Juliane Kippenberg,?associate director of the Children's Rights Division at Human Rights Watch (HRW) and author of the report, says that not enough has been done to discourage child labour.
“In 2011 we found the government was not doing enough to monitor and support very poor children in the mining areas. The government had absolutely no handle on the situation at the time,” she explains.
Her findings are backed up by a January 2017 Partnership African Canada (PAC) report, which states that the lack of government presence, institutional structure and policy coherence undermine the ability to plan, capture and reap the sector’s full economic benefits and breeds child labour and environmental destruction.
Gold produced by informal miners is passed on to traders. It then passes through a series of other middlemen, to reach an export company, typically Malian, and then finds its way into international smelters. The PAC reports notes that most of this is seemingly arriving in UAE.
“This is evidenced most clearly by import trade data from the UAE that in successive years exceeds the entire gold production of Mali’s industrial production which is spoken for by Swiss and South African refiners,” the report states.
Formalising the sector for human rights
Groups have called on the Malian Government and international donors to formalise the sector which would produce labour laws and revenue reporting, and better environmental standards. However, despite adopting a National Action Plan for the Elimination of Child Labour in June 2011 there seems to be little progress.
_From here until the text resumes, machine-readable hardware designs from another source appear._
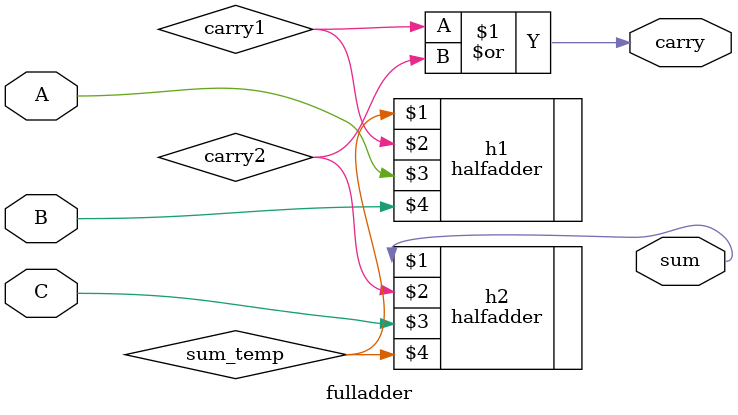
<source format=v>
module fulladder(sum, carry, A, B, C);
input A, B, C;
output sum, carry;
wire sum_temp, carry1, carry2;

halfadder h1(sum_temp, carry1, A, B);
halfadder h2(sum, carry2, C, sum_temp);

or o1(carry, carry1, carry2);

endmodule
</source>
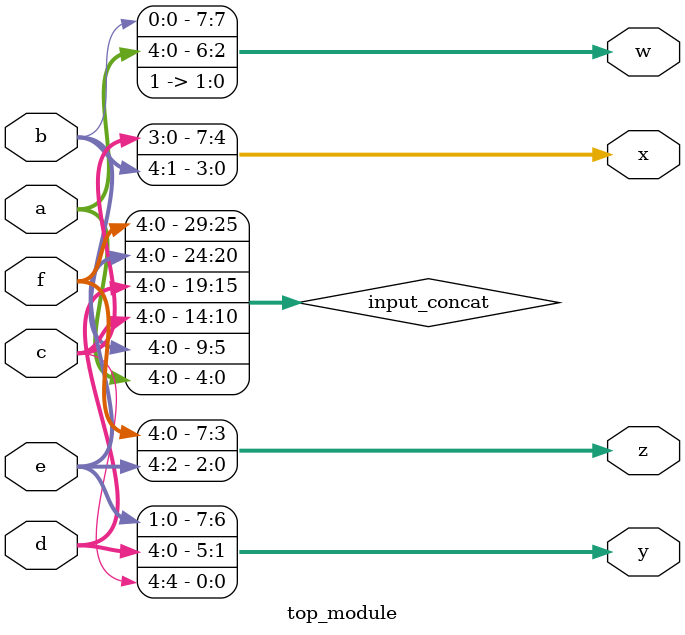
<source format=sv>
module top_module (
	input [4:0] a,
	input [4:0] b,
	input [4:0] c,
	input [4:0] d,
	input [4:0] e,
	input [4:0] f,
	output [7:0] w,
	output [7:0] x,
	output [7:0] y,
	output [7:0] z
);
	
	// Concatenate input vectors
	wire [29:0] input_concat;
	assign input_concat = {f, e, d, c, b, a};

	// Split concatenated input into output vectors
	assign {z, y, x, w} = {input_concat, 2'b11};
	
endmodule

</source>
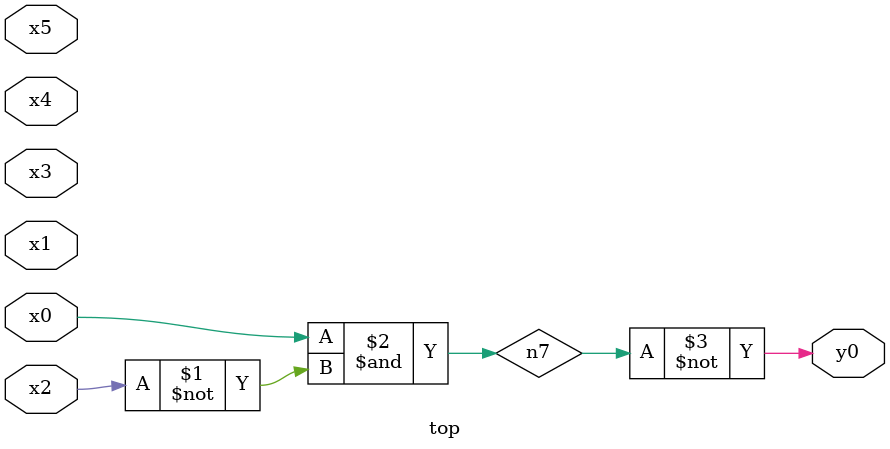
<source format=v>
module top( x0 , x1 , x2 , x3 , x4 , x5 , y0 );
  input x0 , x1 , x2 , x3 , x4 , x5 ;
  output y0 ;
  wire n7 ;
  assign n7 = x0 & ~x2 ;
  assign y0 = ~n7 ;
endmodule

</source>
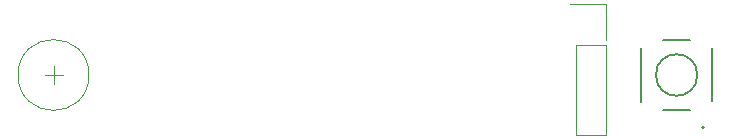
<source format=gbo>
%TF.GenerationSoftware,KiCad,Pcbnew,5.1.9-73d0e3b20d~88~ubuntu20.10.1*%
%TF.CreationDate,2021-04-11T15:21:24-07:00*%
%TF.ProjectId,macropad-v2_0_0,6d616372-6f70-4616-942d-76325f305f30,rev?*%
%TF.SameCoordinates,Original*%
%TF.FileFunction,Legend,Bot*%
%TF.FilePolarity,Positive*%
%FSLAX46Y46*%
G04 Gerber Fmt 4.6, Leading zero omitted, Abs format (unit mm)*
G04 Created by KiCad (PCBNEW 5.1.9-73d0e3b20d~88~ubuntu20.10.1) date 2021-04-11 15:21:24*
%MOMM*%
%LPD*%
G01*
G04 APERTURE LIST*
%ADD10C,0.120000*%
%ADD11C,0.200000*%
%ADD12C,0.127000*%
G04 APERTURE END LIST*
D10*
%TO.C,J1*%
X159000000Y-108000000D02*
X159000000Y-111000000D01*
X159000000Y-108000000D02*
X156000000Y-108000000D01*
X159000000Y-119080000D02*
X156460000Y-119080000D01*
X159000000Y-111460000D02*
X159000000Y-119080000D01*
X156460000Y-111460000D02*
X156460000Y-119080000D01*
X159000000Y-111460000D02*
X156460000Y-111460000D01*
%TO.C,SW7*%
X111488000Y-114000000D02*
X113012000Y-114000000D01*
X112250000Y-114762000D02*
X112250000Y-113238000D01*
X115250000Y-114000000D02*
G75*
G03*
X115250000Y-114000000I-3000000J0D01*
G01*
D11*
%TO.C,SW8*%
X167350000Y-118445000D02*
G75*
G03*
X167350000Y-118445000I-100000J0D01*
G01*
D12*
X166755000Y-114000000D02*
G75*
G03*
X166755000Y-114000000I-1755000J0D01*
G01*
X166150000Y-116995000D02*
X163850000Y-116995000D01*
X162005000Y-111700000D02*
X162005000Y-116300000D01*
X166150000Y-111000000D02*
X163850000Y-111000000D01*
X167995000Y-116200000D02*
X167995000Y-111700000D01*
%TD*%
M02*

</source>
The EITI has been unsure of how to approach revenue reporting from artisanal miners in Mali. Baldé says they are looking to ask traders buying this gold to contribute to EITI reporting by disclosing how much they have bought, exported and paid to the government, so it can be reconciled with the relevant government agencies who collect the revenue.
Security is also a potential threat for miners dealing in lucrative gold, although the sector has so-far avoided becoming embroiled with armed groups that are active in the north of the country, a good distance from the mining regions in the south and west. Both PAC and HRW say they have not seen any solid evidence that armed militia is being funded by illicit mining.
Seán Smith, senior Africa analyst at global risk consultancy Verisk Maplecroft, says although there is always a possibility of violence, limited Islamist capacity in the south reduces this risk for miners.
“The threat of terrorist attacks in Mali is greater than in any other country in the Sahel; but because Mali’s gold mines are in the most secure part of the country and benefit from a sizeable buffer zone, this gives a slightly misleading picture for the industry – in fact, the risk of kidnapping or a large-scale attack at a mine is significantly higher in neighbouring countries within striking range of northern Mali,” he adds.
Baldé says there have been some new developments since the EITI study, which only focused on a particular timeframe (July to October 2016). Some recommendations made have been welcomed by stakeholders and implementation seems to be moving forward.
However, he is concerned that government commitment may not remain the same due to changes at the Chamber of Mines.
Mining will continue to grow and without decisive action and strong leadership, so could Mali’s problems.
Going forward, to achieve the EITI standard and to overcome some of the ongoing and paramount challenges Mali faces, government determination will be key, and leadership at the Ministry of Mines will be especially critical.
“Mining is always a double-edged sword,” says Kippenberg, adding “On the one hand, it is important to provide people with a job and an income. But on the other hand, there are risks to both the natural environment and the health of people, as well as issues around resettlement and corruption. But this is not new and neither is it specific to Mali.”